If you have been to any of Kari Kriikku's live performances around the world, you'll know that he is not only brave (he showcases almost exclusively music of living Finnish composers that is often utterly obscure to his audiences); he is also God's own gift to clarinet playing. He's impossibly agile, with a flair for sensuous phrasing, and an inventiveness that keeps even the most astute of listeners forever guessing.
Ondine's recently released Bizarre Bazaar is, without doubt, Kriikuu's own brainchild. This is clear from the CD cover layout before you even press the 'play' button, and confirmed by the liner notes. But it is the music featured that really drives the point home: a collection as random and as unremarkable (most of these pieces would be pretty easy to find on any 'world music' collection) as this can only be held together by something outside itself. These are little folkloristic numbers adapted as concert pieces to show off a uniquely talented soloist. Indeed, this is a collection of little concert pieces Kriikku uses as fillers, or encores as part of his live concert performances (which usually feature highly charged Finnish modernist works).
The selling point is clearly the image of such a phenomenal performer having fun with folklore numbers going from Klezmer to Fado via Egypt and Piazzolla. Kriikku has arranged for his clarinet to soar above a soft bed of strings, dutifully provided by the Tapiola Sinfonietta. This is precisely what happens in the opening track, 'Dances from Korond', a medley of Hungarian folk tunes by composer Laszlo Draskóczy. Kriikku opens on his own, with a lovely cadenza that lands right on the main tune, spun by the string orchestra. At this point exactly, you'll probably cringe and notice that there is an unmistakably 'Hollywood' feel about the whole thing.
This is sorely obvious in the Fado number 'Menino do Bairro Negro', where the cheesy strings hold sway. Nor is this helped in those pieces where, as we move towards Egypt, Kriikku enlists the services of local instruments such as the qanun and oud. If anything, the artificiality is exacerbated. One potential exception would have been the last track 'Feira de Castro', which drops the strings alas, only to take on the pre-recorded sound of what sounds like an outdoors summer party. Perhaps the strings weren't so bad after all.

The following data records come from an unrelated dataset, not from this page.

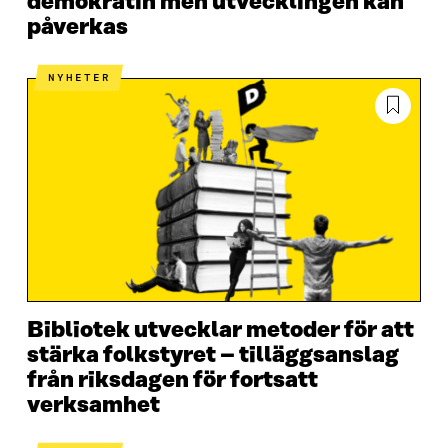
demokratin men utvecklingen kan
påverkas
NYHETER
Bibliotek utvecklar metoder för att
stärka folkstyret – tilläggsanslag
från riksdagen för fortsatt
verksamhet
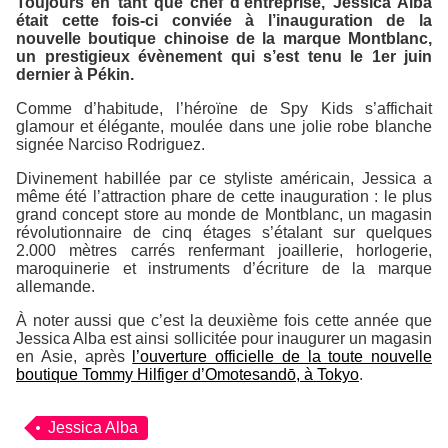
Toujours en tant que chef d’entreprise, Jessica Alba
était cette fois-ci conviée à l’inauguration de la
nouvelle boutique chinoise de la marque
Montblanc
,
un prestigieux évènement qui s’est tenu le 1er juin
dernier à Pékin.
Comme d’habitude, l’héroïne de
Spy Kids
s’affichait
glamour et élégante, moulée dans une jolie robe blanche
signée Narciso Rodriguez.
Divinement habillée par ce styliste américain, Jessica a
même été l’attraction phare de cette inauguration : le plus
grand concept store au monde de
Montblanc
, un magasin
révolutionnaire de cinq étages s’étalant sur quelques
2.000 mètres carrés renfermant joaillerie, horlogerie,
maroquinerie et instruments d’écriture de la marque
allemande.
À noter aussi que c’est la deuxième fois cette année que
Jessica Alba est ainsi sollicitée pour inaugurer un magasin
en Asie, après
l’ouverture officielle de la toute nouvelle
boutique Tommy Hilfiger d’Omotesandō, à Tokyo
.
Jessica Alba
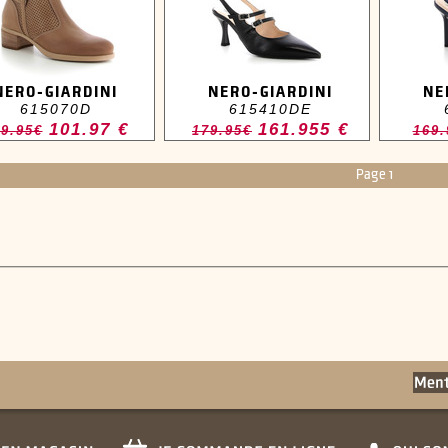
NERO-GIARDINI
NERO-GIARDINI
NE
615070D
615410DE
101.97 €
161.955 €
9.95€
179.95€
169.
Page 1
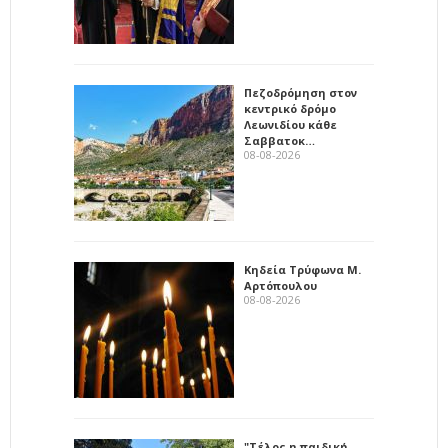
Πεζοδρόμηση στον
κεντρικό δρόμο
Λεωνιδίου κάθε
Σαββατοκ…
08-08-2026
Κηδεία Τρύφωνα Μ.
Αρτόπουλου
08-08-2026
"Τέλος η παιδική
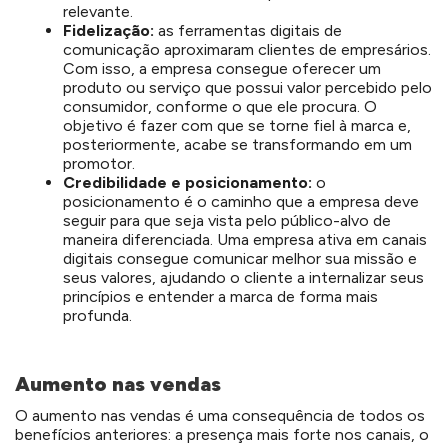
relevante.
Fidelização:
as ferramentas digitais de
comunicação aproximaram clientes de empresários.
Com isso, a empresa consegue oferecer um
produto ou serviço que possui valor percebido pelo
consumidor, conforme o que ele procura. O
objetivo é fazer com que se torne fiel à marca e,
posteriormente, acabe se transformando em um
promotor.
Credibilidade e posicionamento:
o
posicionamento é o caminho que a empresa deve
seguir para que seja vista pelo público-alvo de
maneira diferenciada. Uma empresa ativa em canais
digitais consegue comunicar melhor sua missão e
seus valores, ajudando o cliente a internalizar seus
princípios e entender a marca de forma mais
profunda.
Aumento nas vendas
O aumento nas vendas é uma consequência de todos os
benefícios anteriores: a presença mais forte nos canais, o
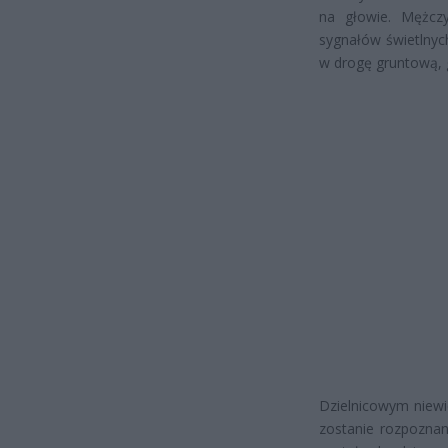
na głowie. Mężcz
sygnałów świetlnych
w drogę gruntową, g
Dzielnicowym niewie
zostanie rozpoznan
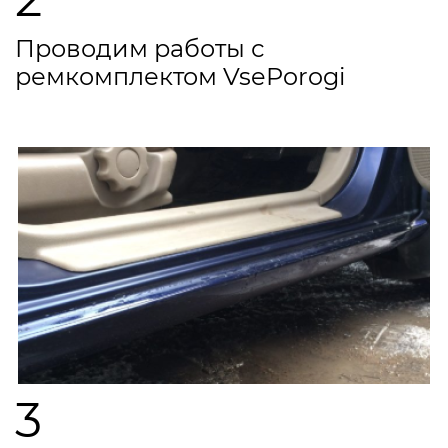
Проводим работы с
ремкомплектом VsePorogi
3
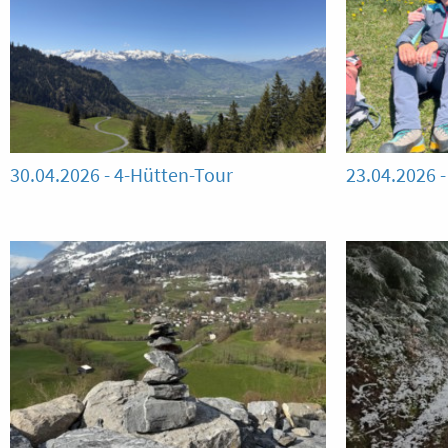
30.04.2026 - 4-Hütten-Tour
23.04.2026 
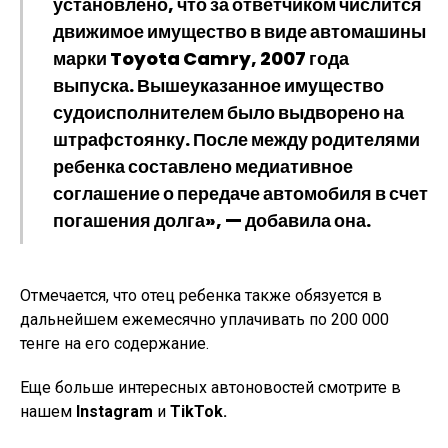
установлено, что за ответчиком числится
движимое имущество в виде автомашины
марки Toyota Camry, 2007 года
выпуска. Вышеуказанное имущество
судоисполнителем было выдворено на
штрафстоянку. После между родителями
ребенка составлено медиативное
соглашение о передаче автомобиля в счет
погашения долга», — добавила она.
Отмечается, что отец ребенка также обязуется в
дальнейшем ежемесячно уплачивать по 200 000
тенге на его содержание.
Еще больше интересных автоновостей смотрите в
нашем
Instagram
и
TikTok.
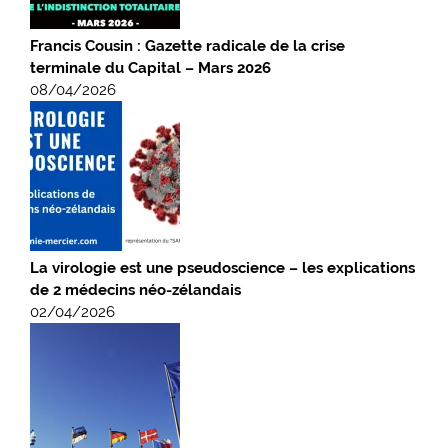
Francis Cousin : Gazette radicale de la crise
terminale du Capital – Mars 2026
08/04/2026
La virologie est une pseudoscience – les explications
de 2 médecins néo-zélandais
02/04/2026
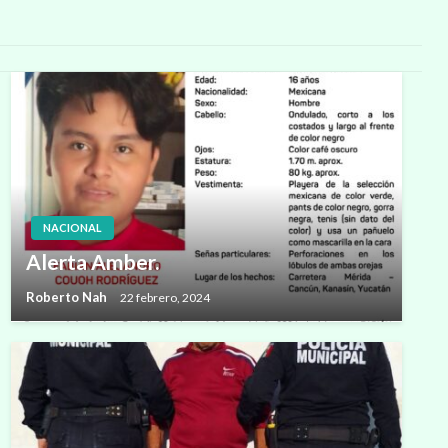
NACIONAL
Alerta Amber.
Roberto Nah
22 febrero, 2024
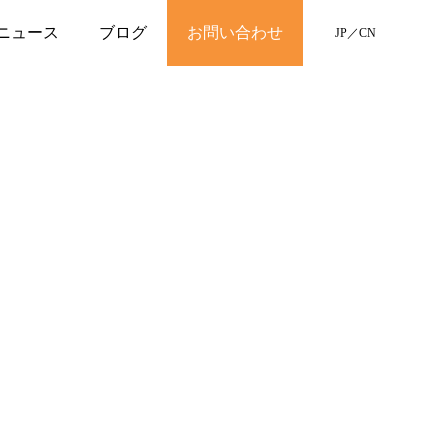
ニュース
ブログ
お問い合わせ
JP
／
CN
。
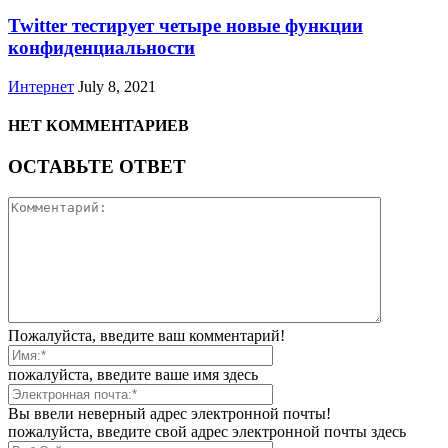
Twitter тестирует четыре новые функции
конфиденциальности
Интернет
July 8, 2021
НЕТ КОММЕНТАРИЕВ
ОСТАВЬТЕ ОТВЕТ
Пожалуйста, введите ваш комментарий!
пожалуйста, введите ваше имя здесь
Вы ввели неверный адрес электронной почты!
пожалуйста, введите свой адрес электронной почты здесь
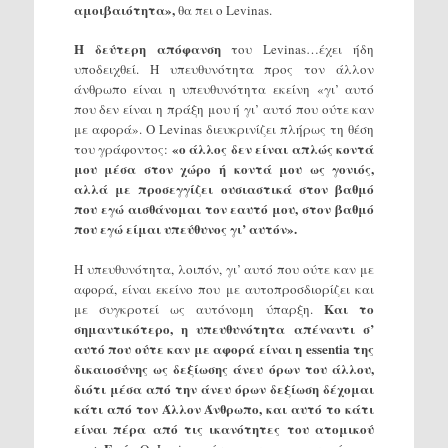
αμοιβαιότητα»,
θα πει ο Levinas.
Η δεύτερη απόφανση
του Levinas…έχει ήδη
υποδειχθεί. Η υπευθυνότητα προς τον άλλον
άνθρωπο είναι η υπευθυνότητα εκείνη «γι’ αυτό
που δεν είναι η πράξη μου ή γι’ αυτό που ούτε καν
με αφορά». Ο Levinas διευκρινίζει πλήρως τη θέση
«ο άλλος δεν είναι απλώς κοντά
του γράφοντος:
μου μέσα στον χώρο ή κοντά μου ως γονιός,
αλλά με προσεγγίζει ουσιαστικά στον βαθμό
που εγώ αισθάνομαι τον εαυτό μου, στον βαθμό
που εγώ είμαι υπεύθυνος γι’ αυτόν».
Η υπευθυνότητα, λοιπόν, γι’ αυτό που ούτε καν με
αφορά, είναι εκείνο που με αυτοπροσδιορίζει και
Και το
με συγκροτεί ως αυτόνομη ύπαρξη.
σημαντικότερο, η υπευθυνότητα απέναντι σ’
αυτό που ούτε καν με αφορά είναι η essentia της
δικαιοσύνης ως δεξίωσης άνευ όρων του άλλου,
διότι μέσα από την άνευ όρων δεξίωση δέχομαι
κάτι από τον Άλλον Άνθρωπο, και αυτό το κάτι
είναι πέρα από τις ικανότητες του ατομικού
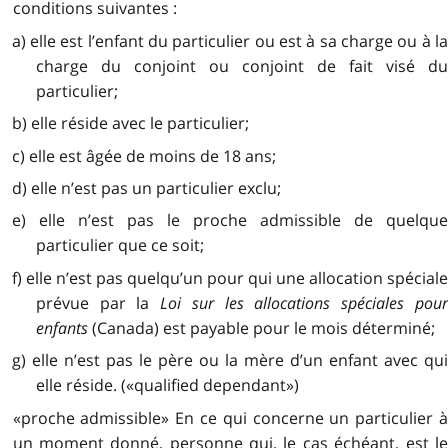
conditions suivantes :
a) elle est l’enfant du particulier ou est à sa charge ou à la
charge du conjoint ou conjoint de fait visé du
particulier;
b) elle réside avec le particulier;
c) elle est âgée de moins de 18 ans;
d) elle n’est pas un particulier exclu;
e) elle n’est pas le proche admissible de quelque
particulier que ce soit;
f) elle n’est pas quelqu’un pour qui une allocation spéciale
prévue par la
Loi sur les allocations spéciales pou
enfants
(Canada) est payable pour le mois déterminé;
g) elle n’est pas le père ou la mère d’un enfant avec qui
elle réside. («qualified dependant»)
«proche admissible» En ce qui concerne un particulier à
un moment donné, personne qui, le cas échéant, est le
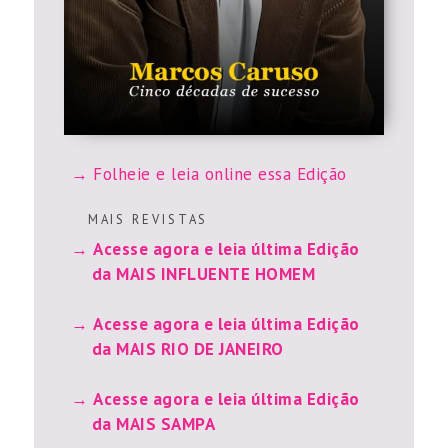
Folheie e leia online essa Edição
M A I S R E V I S T A S
Acesse agora e leia última Edição
da MAIS INFLUENTE HOMEM
Acesse agora e leia última Edição
da MAIS RIO DE JANEIRO
Acesse agora e leia última Edição
da MAIS SAMPA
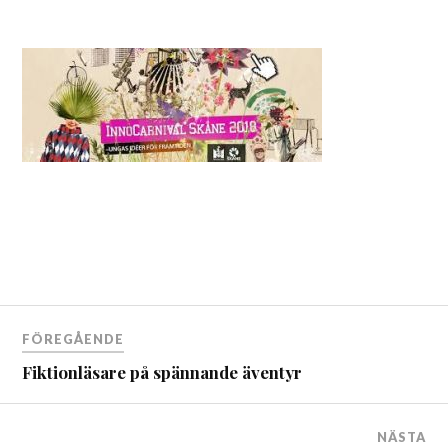
FÖREGÅENDE
Fiktionläsare på spännande äventyr
NÄSTA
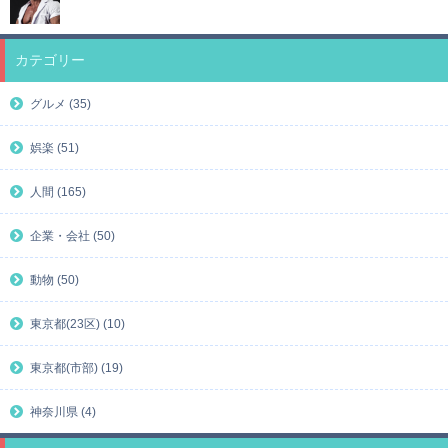
カテゴリー
グルメ (35)
娯楽 (51)
人間 (165)
企業・会社 (50)
動物 (50)
東京都(23区) (10)
東京都(市部) (19)
神奈川県 (4)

Of course, it would be hypocritical to ask for the 'real' klezmer experience, and Kriikku makes it perfectly clear in the liner notes that this is no attempt at recovering the authentic feeling of folk music making. Yet Bizarre Bazaar seems to go too far in the other direction: every move, every burst of song or giddy dance has all been sapiently scripted. Perhaps it is the presence of a conductor (Jan Söderblom, who also plays violin in a couple of tracks) that takes away the excitement of giddy ensemble playing in the Egyptian numbers (Longa, Dhikrayat). Which brings me to the point that if this is meant to be a bit of fun, then it should make up in entertainment what it lacks in emotional depth or authenticity. Yet there is no track on this CD — except perhaps the klezmer 'Dance of Joy', which does live up to the title — where you can find the sustained rhythmic drive and sensuality you'd expect of Klezmer and bellydancing Egyptian music, not to mention Argentinian Tango.
There is very little here that can sustain repeated listening. Kriikku's original usage of these pieces (as encores and fillers) was a more inspired one. As a collection, they will tend to tire. If you like klezmer, Egyptian bellydancing, Piazzolla or Fado, you're better off looking somewhere else. And if you love Kriikku, you'd do well to alternate each of these tracks with long stretches of his other work.